> _Description of the task_
What's wanted is a faithful retyping of every entry, pictures excluded.

START Raw data

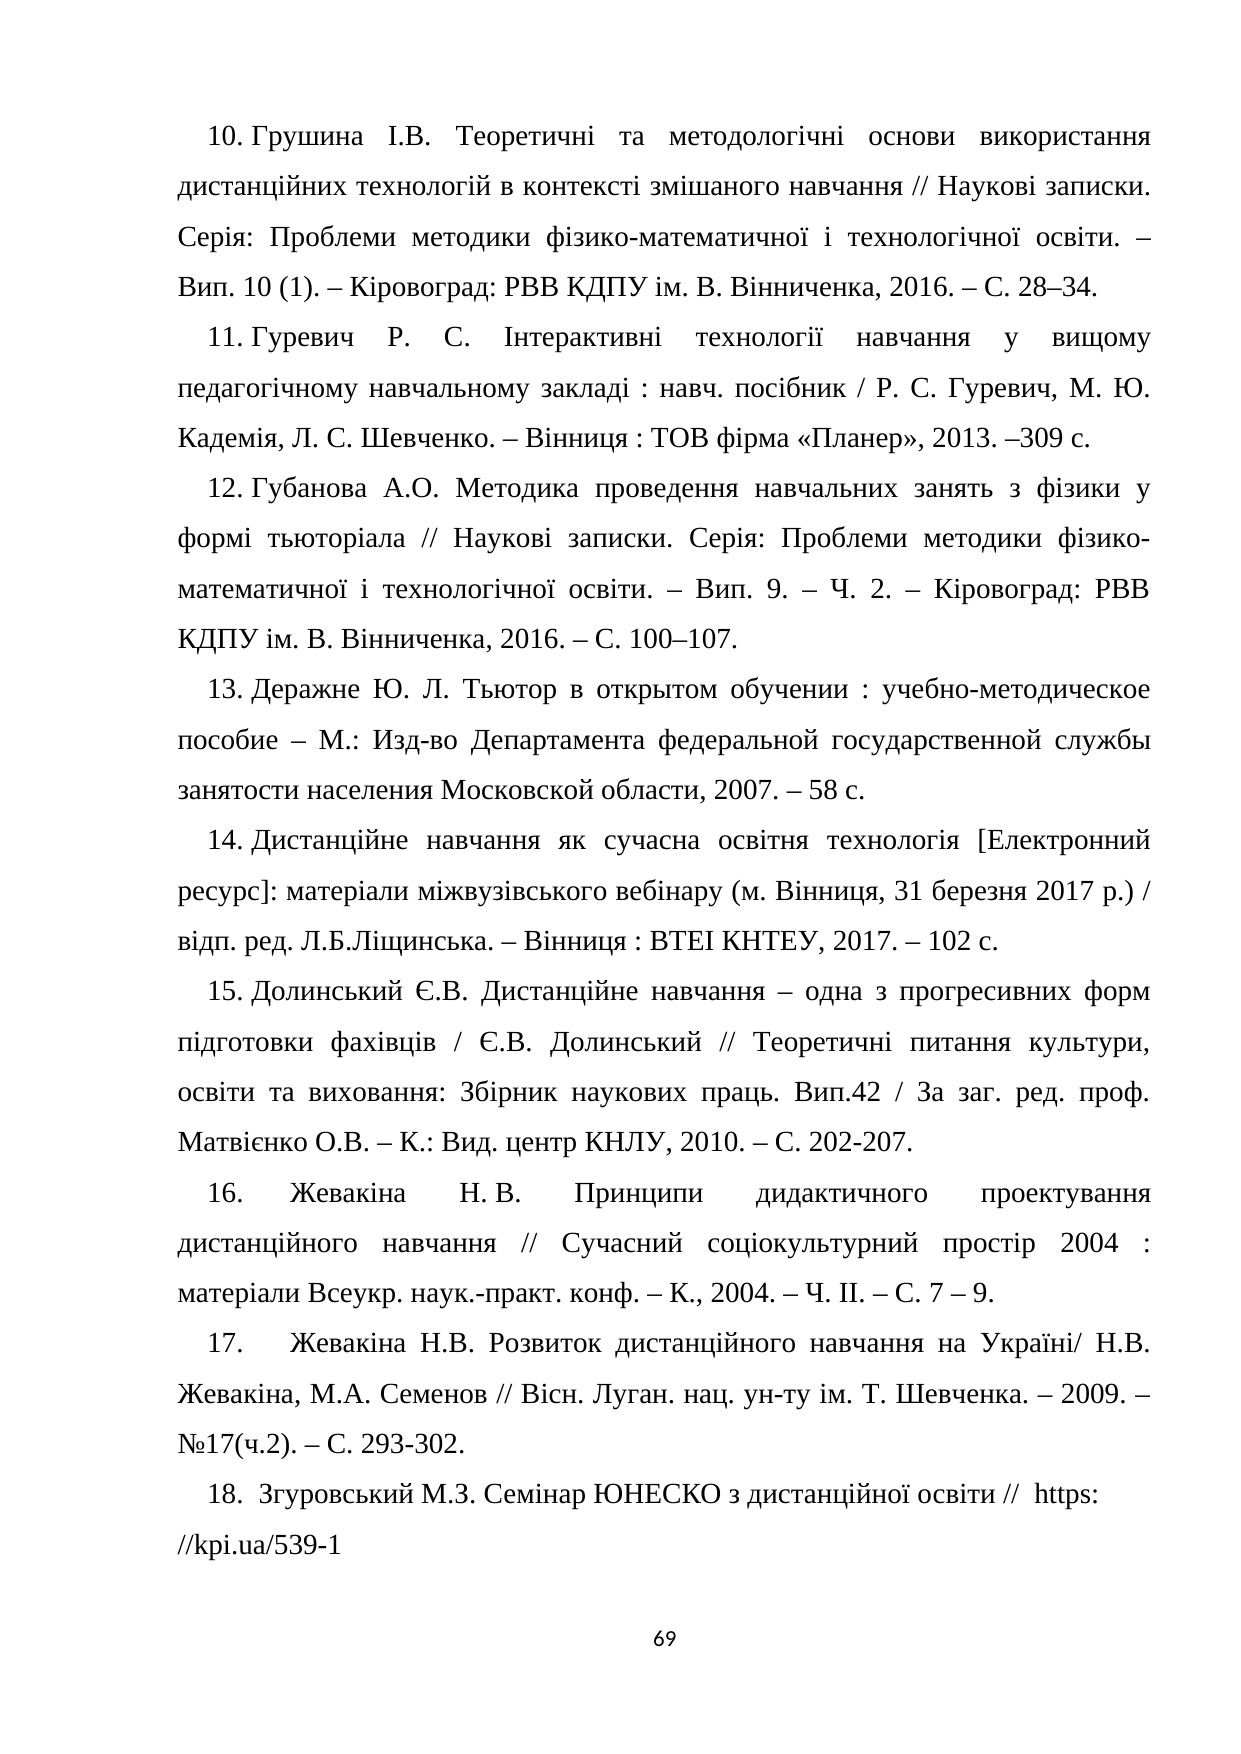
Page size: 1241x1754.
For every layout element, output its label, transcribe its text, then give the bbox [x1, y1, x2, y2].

list Долинський Є.В. Дистанційне навчання – одна з прогресивних форм підготовки фахівців / Є.В. Долинський // Теоретичні питання культури, освіти та виховання: Збірник наукових праць. Вип.42 / За заг. ред. проф. Матвієнко О.В. – К.: Вид. центр КНЛУ, 2010. – С. 202-207. [177, 973, 1152, 1158]
list Губанова А.О. Методика проведення навчальних занять з фізики у формі тьюторіала // Наукові записки. Серія: Проблеми методики фізико-математичної і технологічної освіти. – Вип. 9. – Ч. 2. – Кіровоград: РВВ КДПУ ім. В. Вінниченка, 2016. – С. 100–107. [177, 470, 1152, 655]
list Дистанційне навчання як сучасна освітня технологія [Електронний ресурс]: матеріали міжвузівського вебінару (м. Вінниця, 31 березня 2017 р.) / відп. ред. Л.Б.Ліщинська. – Вінниця : ВТЕІ КНТЕУ, 2017. – 102 с. [177, 822, 1152, 957]
list Жевакіна Н. В. Принципи дидактичного проектування дистанційного навчання // Сучасний соціокультурний простір 2004 : матеріали Всеукр. наук.-практ. конф. – К., 2004. – Ч. ІІ. – С. 7 – 9. [177, 1175, 1152, 1309]
list Грушина І.В. Теоретичні та методологічні основи використання дистанційних технологій в контексті змішаного навчання // Наукові записки. Серія: Проблеми методики фізико-математичної і технологічної освіти. – Вип. 10 (1). – Кіровоград: РВВ КДПУ ім. В. Вінниченка, 2016. – С. 28–34. [177, 118, 1152, 303]
list Згуровський М.З. Семінар ЮНЕСКО з дистанційної освіти // https: //kpi.ua/539-1 [177, 1477, 1152, 1560]
list Гуревич Р. С. Інтерактивні технології навчання у вищому педагогічному навчальному закладі : навч. посібник / Р. С. Гуревич, М. Ю. Кадемія, Л. С. Шевченко. – Вінниця : ТОВ фірма «Планер», 2013. –309 с. [177, 319, 1152, 453]
list Деражне Ю. Л. Тьютор в открытом обучении : учебно-методическое пособие – М.: Изд-во Департамента федеральной государственной службы занятости населения Московской области, 2007. – 58 с. [177, 672, 1152, 806]
list Жевакіна Н.В. Розвиток дистанційного навчання на Україні/ Н.В. Жевакіна, М.А. Семенов // Вісн. Луган. нац. ун-ту ім. Т. Шевченка. – 2009. – №17(ч.2). – С. 293-302. [177, 1326, 1152, 1460]
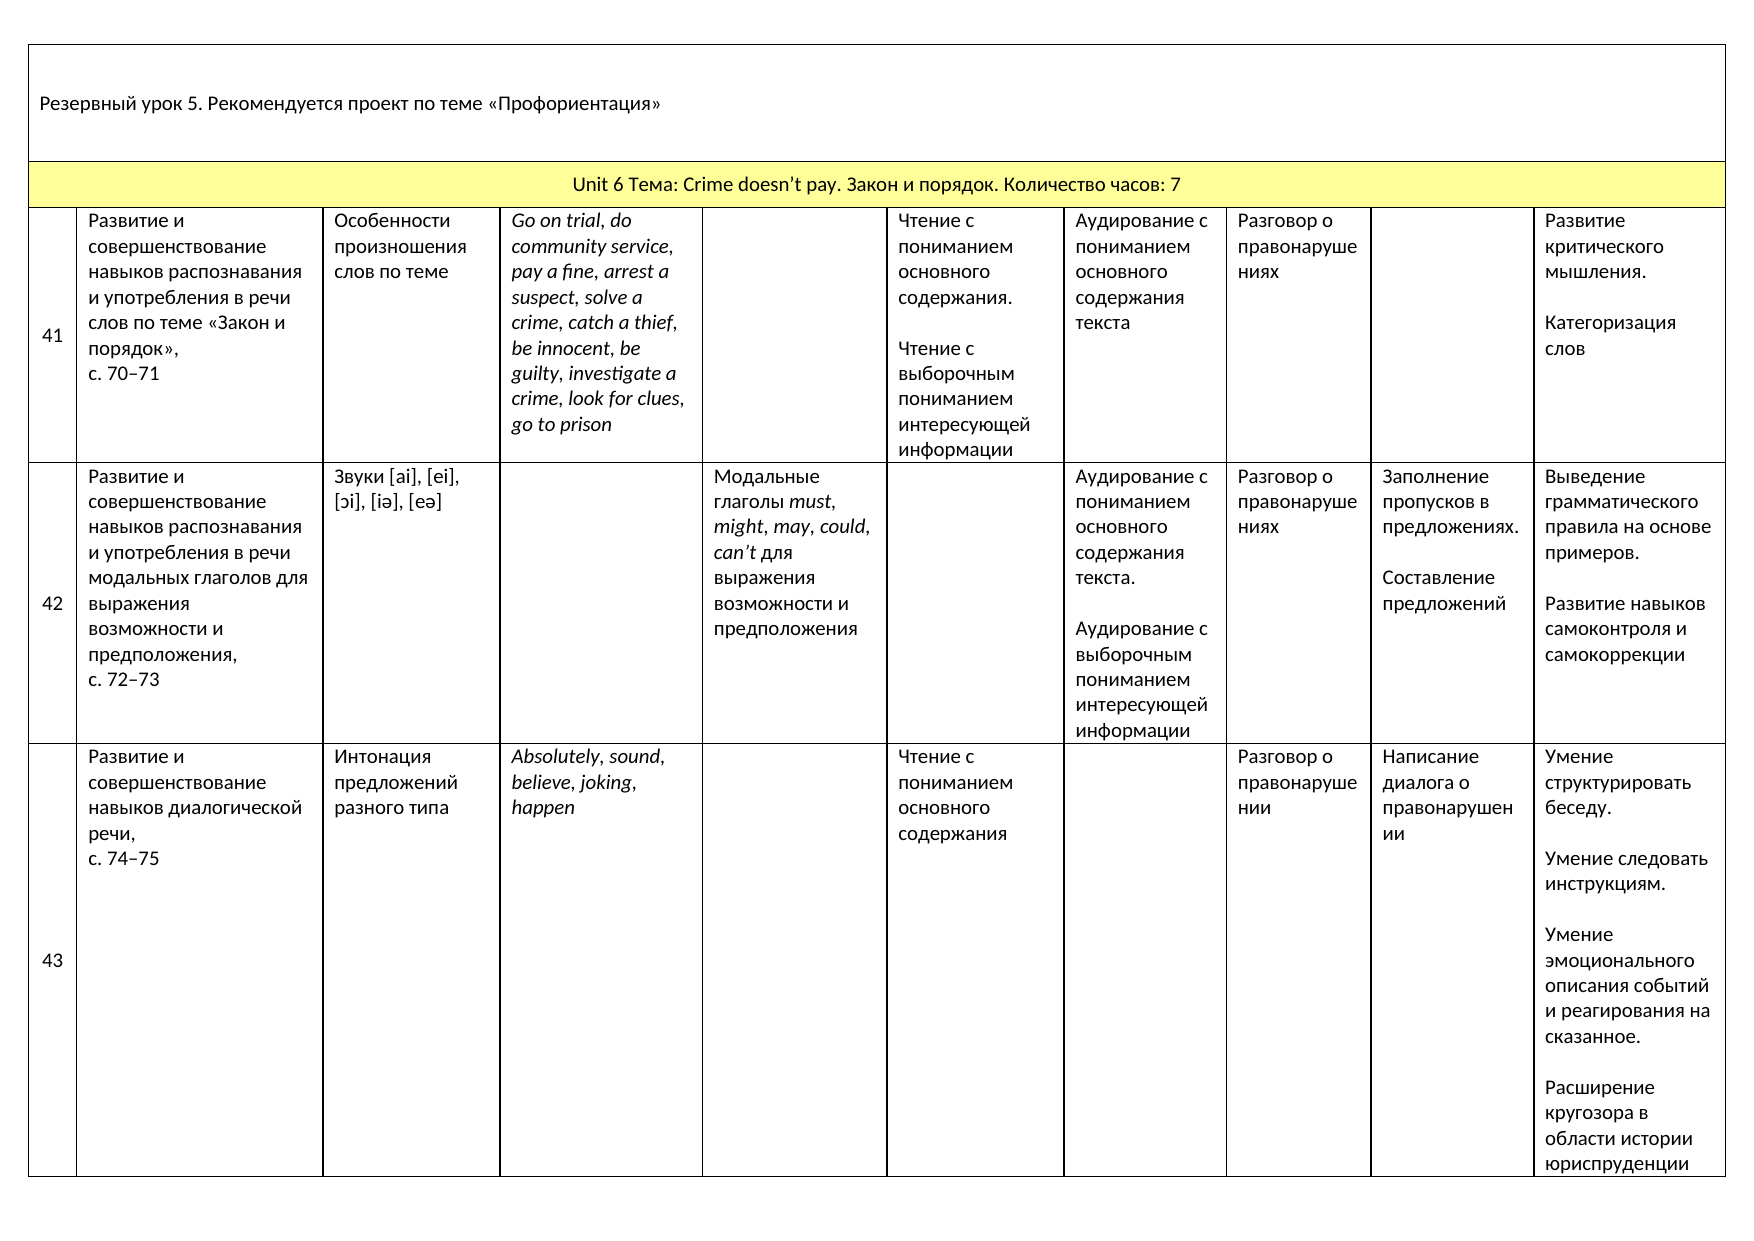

END Raw data

> _Output for this task_
Page size: 1241x1754.
For every layout element, output its label, transcribe its text, then give the bbox [x1, y1, x2, y2].

list Долинський Є.В. Дистанційне навчання – одна з прогресивних форм підготовки фахівців / Є.В. Долинський // Теоретичні питання культури, освіти та виховання: Збірник наукових праць. Вип.42 / За заг. ред. проф. Матвієнко О.В. – К.: Вид. центр КНЛУ, 2010. – С. 202-207. [177, 973, 1152, 1158]
list Губанова А.О. Методика проведення навчальних занять з фізики у формі тьюторіала // Наукові записки. Серія: Проблеми методики фізико-математичної і технологічної освіти. – Вип. 9. – Ч. 2. – Кіровоград: РВВ КДПУ ім. В. Вінниченка, 2016. – С. 100–107. [177, 470, 1152, 655]
list Дистанційне навчання як сучасна освітня технологія [Електронний ресурс]: матеріали міжвузівського вебінару (м. Вінниця, 31 березня 2017 р.) / відп. ред. Л.Б.Ліщинська. – Вінниця : ВТЕІ КНТЕУ, 2017. – 102 с. [177, 822, 1152, 957]
list Жевакіна Н. В. Принципи дидактичного проектування дистанційного навчання // Сучасний соціокультурний простір 2004 : матеріали Всеукр. наук.-практ. конф. – К., 2004. – Ч. ІІ. – С. 7 – 9. [177, 1175, 1152, 1309]
list Грушина І.В. Теоретичні та методологічні основи використання дистанційних технологій в контексті змішаного навчання // Наукові записки. Серія: Проблеми методики фізико-математичної і технологічної освіти. – Вип. 10 (1). – Кіровоград: РВВ КДПУ ім. В. Вінниченка, 2016. – С. 28–34. [177, 118, 1152, 303]
list Згуровський М.З. Семінар ЮНЕСКО з дистанційної освіти // https: //kpi.ua/539-1 [177, 1477, 1152, 1560]
list Гуревич Р. С. Інтерактивні технології навчання у вищому педагогічному навчальному закладі : навч. посібник / Р. С. Гуревич, М. Ю. Кадемія, Л. С. Шевченко. – Вінниця : ТОВ фірма «Планер», 2013. –309 с. [177, 319, 1152, 453]
list Деражне Ю. Л. Тьютор в открытом обучении : учебно-методическое пособие – М.: Изд-во Департамента федеральной государственной службы занятости населения Московской области, 2007. – 58 с. [177, 672, 1152, 806]
list Жевакіна Н.В. Розвиток дистанційного навчання на Україні/ Н.В. Жевакіна, М.А. Семенов // Вісн. Луган. нац. ун-ту ім. Т. Шевченка. – 2009. – №17(ч.2). – С. 293-302. [177, 1326, 1152, 1460]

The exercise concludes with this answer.